-- AIM OF THE EXERCISE --
What you return should be only the lines in the entries below between the one holding "- mug [809,538,884,591]" and the one holding "- nightstand [486,259,545,306]", ends included, with every picture left out.
:: INPUT DATA ::
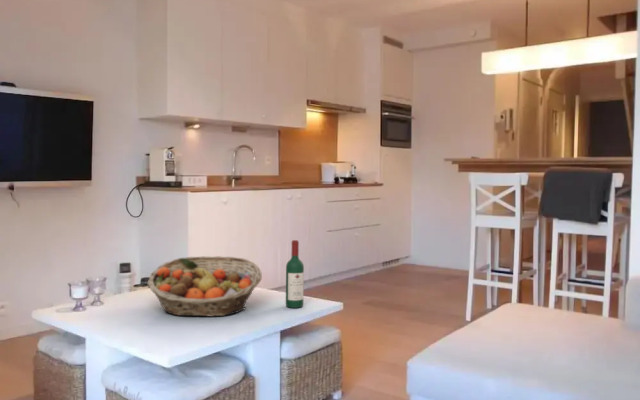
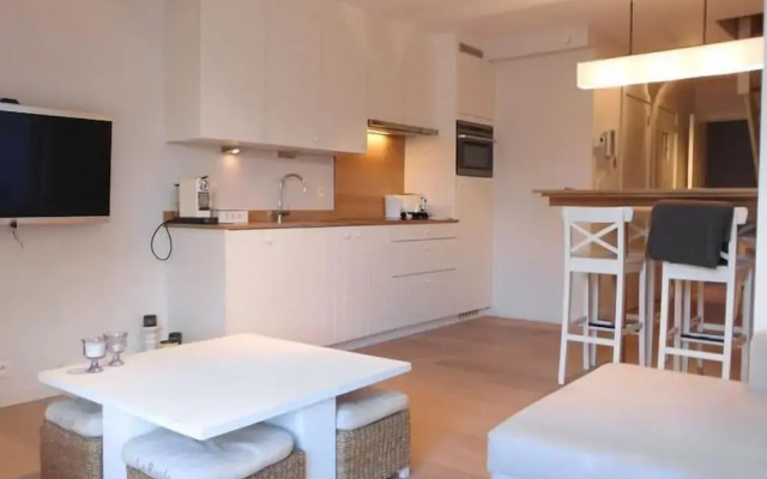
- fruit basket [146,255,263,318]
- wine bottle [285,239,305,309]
:::
:: INPUT DATA ::
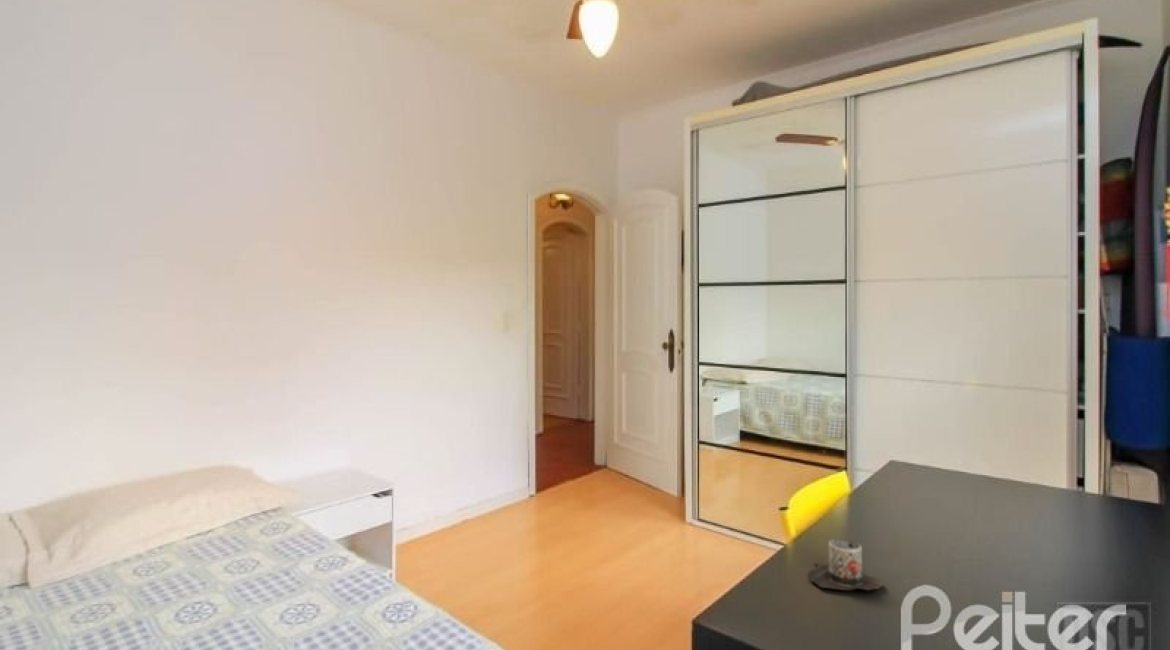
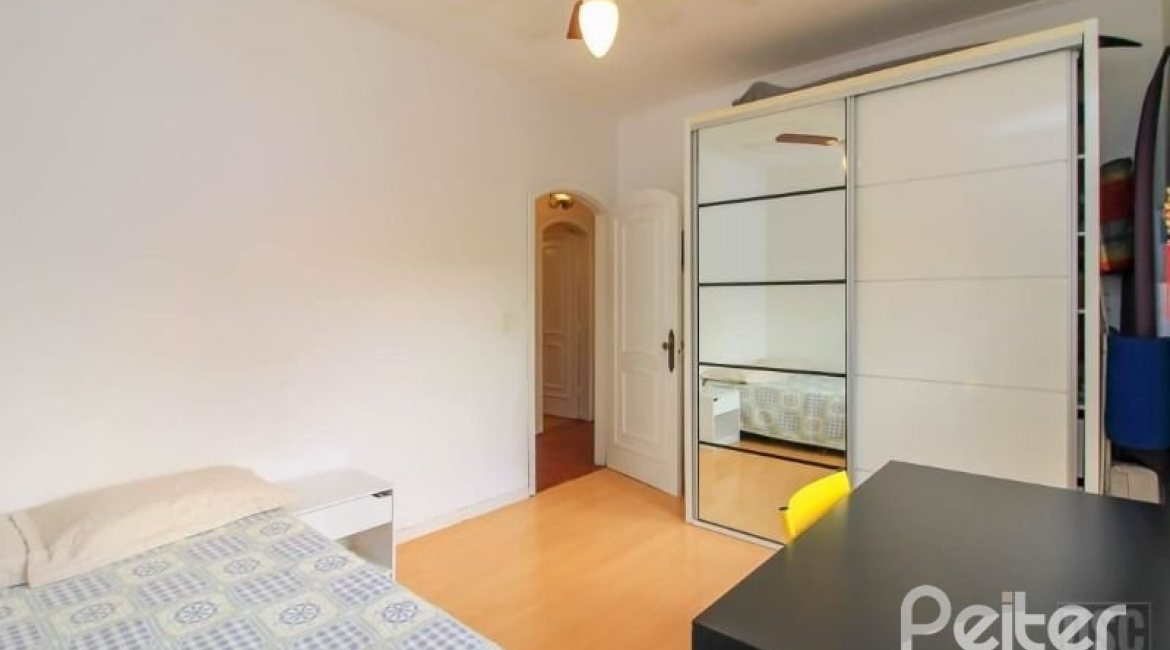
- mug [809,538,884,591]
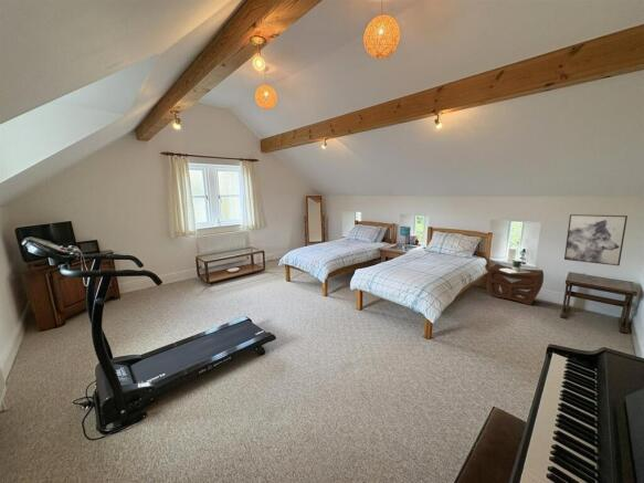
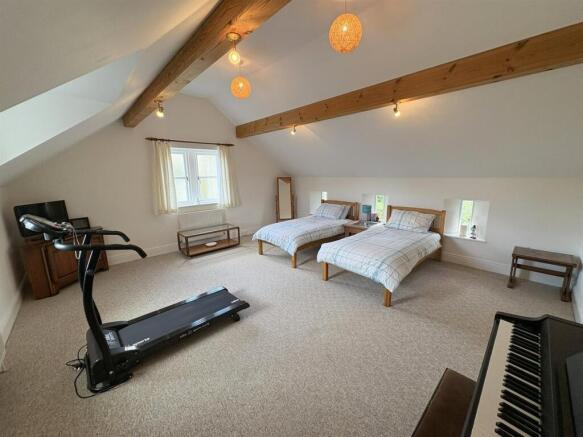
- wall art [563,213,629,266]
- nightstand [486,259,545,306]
:::
-- ANSWER TO THIS PROBLEM --
- mug [809,538,884,591]
- wall art [563,213,629,266]
- nightstand [486,259,545,306]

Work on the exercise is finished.